Chapter 9. Creating modules

Table of Contents
Module structure
Creating fully compatible modules: the rules to follow
Module creation, the public part
Module creation, administrator part

Module structure

The PHP-Nuke modules are PHP-written applications that manage the central part of the site. For example, the "News", "Forum", "Members List" etc. are all modules. Each module, based on it's complexity, is structured using one part for the user's and another for the administrator, in this case there are some contents we have to modify. It's all managed from the modules.php file which alone, carries out the job of authentication and management of the access rights on that module. The modules.php file checks and verifies if the module was activated or not, and verifies the access rights.
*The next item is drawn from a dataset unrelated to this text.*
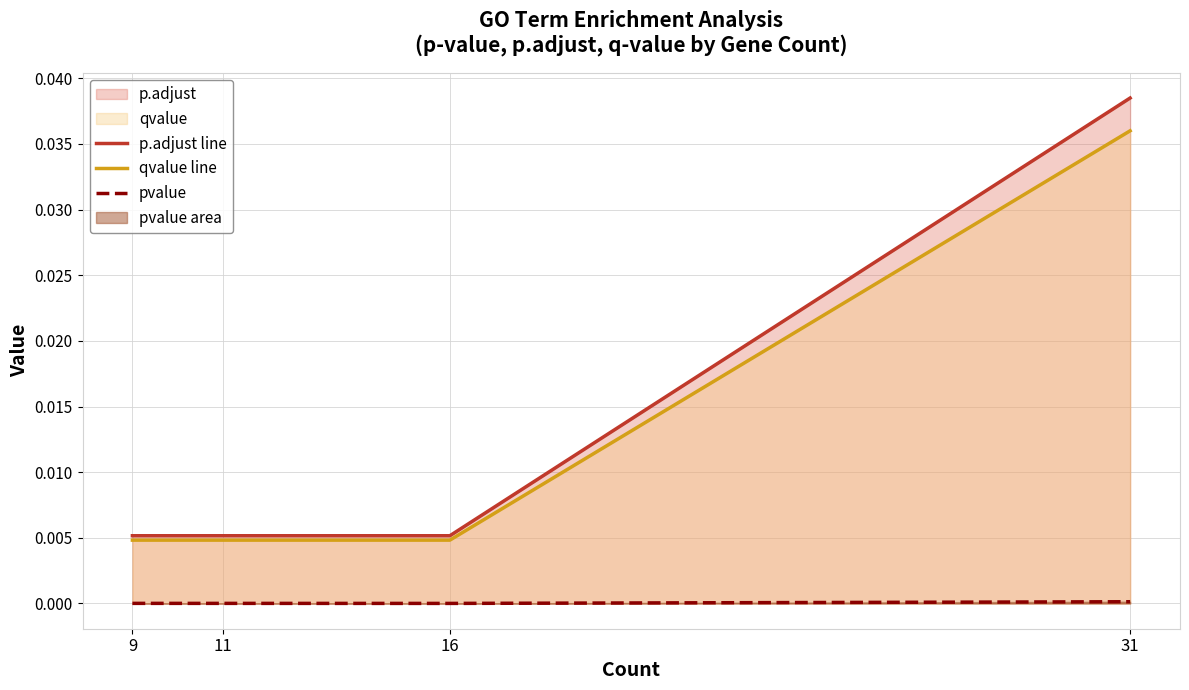

Between 16 and 31, which series saw the biggest shift?

p.adjust line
This saves us a lot of work because we don't have to insert these controls in every module we create.

We refer you to what is written in the Section called Module management in Chapter 6 to be more exhaustive.

For example in the avantgo module, in order to load the index.php file, it's enough to pass the module name to the parameter string, the file that will be searched for is index.php.

modules.php?name=AvantGo

If instead we wanted to call a page different from the default index.php (say, print.php), the string we will have to pass is :

modules.php?name=AvantGo & file=print

That is the file variable with a value (print) that corresponds to the name of the file we want to load without the .php extension.

Inside of the folder modules/nameofmodule there is also a subfolder called "language". In this fashion we manage in a simple and immediate way the multilanguage functionality inside the modules.